I was encouraged to think of the Catherine Rose as an animal, as a pet. Some men preferred to think of the freighters as their mistress; if those statistics were accurate then some of their wives did too. Some of the women thought of the freighters as children. But we were all expected to treat the ships as if they were alive; talk to them, care for them, spoil them.
It had always been a tradition to give names to vessels. And their crews have always treated them as living things, superstitiously believing it made the craft work harder to stay reliable, to keep them alive.
But the science is the other way about: giving them names makes us empathise with them. We sit in a vast emptiness of black, listening to the hum of the engines, alert for any sound of distress or discomfort. We fill our days with the repeated routine of caring for our babies.

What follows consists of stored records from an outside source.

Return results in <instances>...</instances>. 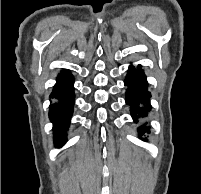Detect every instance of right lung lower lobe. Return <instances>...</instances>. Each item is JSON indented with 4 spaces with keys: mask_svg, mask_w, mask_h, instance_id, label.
Instances as JSON below:
<instances>
[{
    "mask_svg": "<svg viewBox=\"0 0 201 194\" xmlns=\"http://www.w3.org/2000/svg\"><path fill=\"white\" fill-rule=\"evenodd\" d=\"M50 95L57 102L50 105L49 118L53 123L55 145L61 147L66 137L64 131L69 127L74 105V79L68 70H62Z\"/></svg>",
    "mask_w": 201,
    "mask_h": 194,
    "instance_id": "right-lung-lower-lobe-1",
    "label": "right lung lower lobe"
}]
</instances>
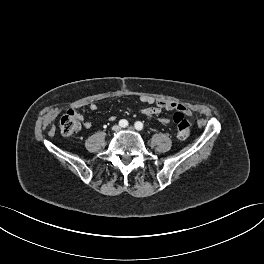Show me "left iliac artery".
<instances>
[{
    "instance_id": "44dca946",
    "label": "left iliac artery",
    "mask_w": 264,
    "mask_h": 264,
    "mask_svg": "<svg viewBox=\"0 0 264 264\" xmlns=\"http://www.w3.org/2000/svg\"><path fill=\"white\" fill-rule=\"evenodd\" d=\"M135 128H136L137 130H142V129H143V123L140 122V121H137V122L135 123Z\"/></svg>"
}]
</instances>
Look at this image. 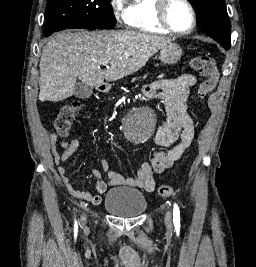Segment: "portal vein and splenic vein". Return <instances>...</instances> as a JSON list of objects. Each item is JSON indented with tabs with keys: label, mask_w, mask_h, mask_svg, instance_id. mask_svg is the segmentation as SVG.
Returning a JSON list of instances; mask_svg holds the SVG:
<instances>
[{
	"label": "portal vein and splenic vein",
	"mask_w": 256,
	"mask_h": 267,
	"mask_svg": "<svg viewBox=\"0 0 256 267\" xmlns=\"http://www.w3.org/2000/svg\"><path fill=\"white\" fill-rule=\"evenodd\" d=\"M100 64H103V66H107V62H100Z\"/></svg>",
	"instance_id": "18ae733b"
}]
</instances>
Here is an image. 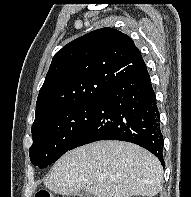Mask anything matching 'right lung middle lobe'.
<instances>
[{"instance_id":"obj_1","label":"right lung middle lobe","mask_w":191,"mask_h":197,"mask_svg":"<svg viewBox=\"0 0 191 197\" xmlns=\"http://www.w3.org/2000/svg\"><path fill=\"white\" fill-rule=\"evenodd\" d=\"M97 101L78 104L54 113L32 126V164L44 168L58 160L74 143L97 108Z\"/></svg>"}]
</instances>
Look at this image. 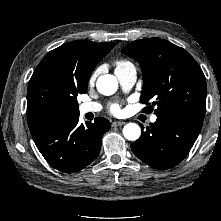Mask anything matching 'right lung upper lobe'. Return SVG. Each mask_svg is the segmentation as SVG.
<instances>
[{
    "label": "right lung upper lobe",
    "instance_id": "1",
    "mask_svg": "<svg viewBox=\"0 0 221 221\" xmlns=\"http://www.w3.org/2000/svg\"><path fill=\"white\" fill-rule=\"evenodd\" d=\"M115 43L76 40L50 51L35 69L27 91V121L33 124L60 114H77L78 94L87 91L97 62Z\"/></svg>",
    "mask_w": 221,
    "mask_h": 221
}]
</instances>
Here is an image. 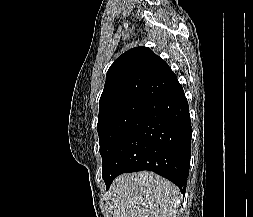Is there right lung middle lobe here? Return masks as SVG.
<instances>
[{"label":"right lung middle lobe","mask_w":253,"mask_h":217,"mask_svg":"<svg viewBox=\"0 0 253 217\" xmlns=\"http://www.w3.org/2000/svg\"><path fill=\"white\" fill-rule=\"evenodd\" d=\"M149 102L143 99H127L99 111L97 130L103 172L118 140Z\"/></svg>","instance_id":"right-lung-middle-lobe-1"}]
</instances>
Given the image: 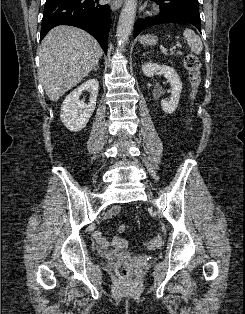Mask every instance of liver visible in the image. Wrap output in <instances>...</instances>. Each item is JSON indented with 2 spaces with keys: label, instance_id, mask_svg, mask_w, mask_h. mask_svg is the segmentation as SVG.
Wrapping results in <instances>:
<instances>
[{
  "label": "liver",
  "instance_id": "liver-1",
  "mask_svg": "<svg viewBox=\"0 0 245 314\" xmlns=\"http://www.w3.org/2000/svg\"><path fill=\"white\" fill-rule=\"evenodd\" d=\"M103 51L96 39L72 26H57L39 47V79L48 98L55 102L79 84L98 64Z\"/></svg>",
  "mask_w": 245,
  "mask_h": 314
}]
</instances>
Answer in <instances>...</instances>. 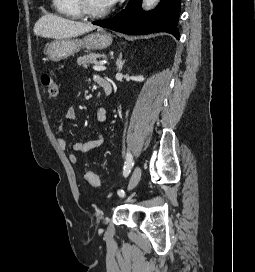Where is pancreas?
<instances>
[{
    "instance_id": "obj_1",
    "label": "pancreas",
    "mask_w": 255,
    "mask_h": 272,
    "mask_svg": "<svg viewBox=\"0 0 255 272\" xmlns=\"http://www.w3.org/2000/svg\"><path fill=\"white\" fill-rule=\"evenodd\" d=\"M102 57L100 54L90 53L89 55H84L83 57H79L77 59V63L79 66H83L87 68L91 63L95 62L97 58Z\"/></svg>"
}]
</instances>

And it keeps us sane, never quite alone in that horizonless, apparently unending, nothing.
They may have stopped me naming my freighter after my wife, but they couldn’t stop me naming my daughter after the Catherine Rose. So while I was away, my first born said her first word, took her first steps and had her first tantrums. But I was always connected to her, through the ship that shared her name, by an invisible bond that linked them.
I was only on a short run when the accident happened. Just an accident, they told me, nothing you could have done, if you were there. The sun shone brightly on the day of the memorial service.
It was year before they’d let me do another long haul trip, a year of short runs and psychological evaluation. I had adjusted remarkably well, they said. There was no sign of long term mental trauma, they concluded. I had grieved for a suitable time and I had moved on.
“Space,” Dr. Addison had warned me, “deep space, can play tricks on your mind. You’ve adjusted well, but if you have any worries, any worries at all, contact me, straight away.”
Of course, I had grieved for my wife, but I have to be strong. I still have to care for our child. She whimpers in the night, and I get up, adjust her injectors, balance her output, sooth her back to sleep.
She’s crying now, her display flashing an urgent red, tugging me towards our planned destination. It’s alright, sweetheart, I tell her, disabling the alarm. Let’s go this way. It’s quiet and peaceful; no one to bother us, kiddo. Just me and you and as much space as we need.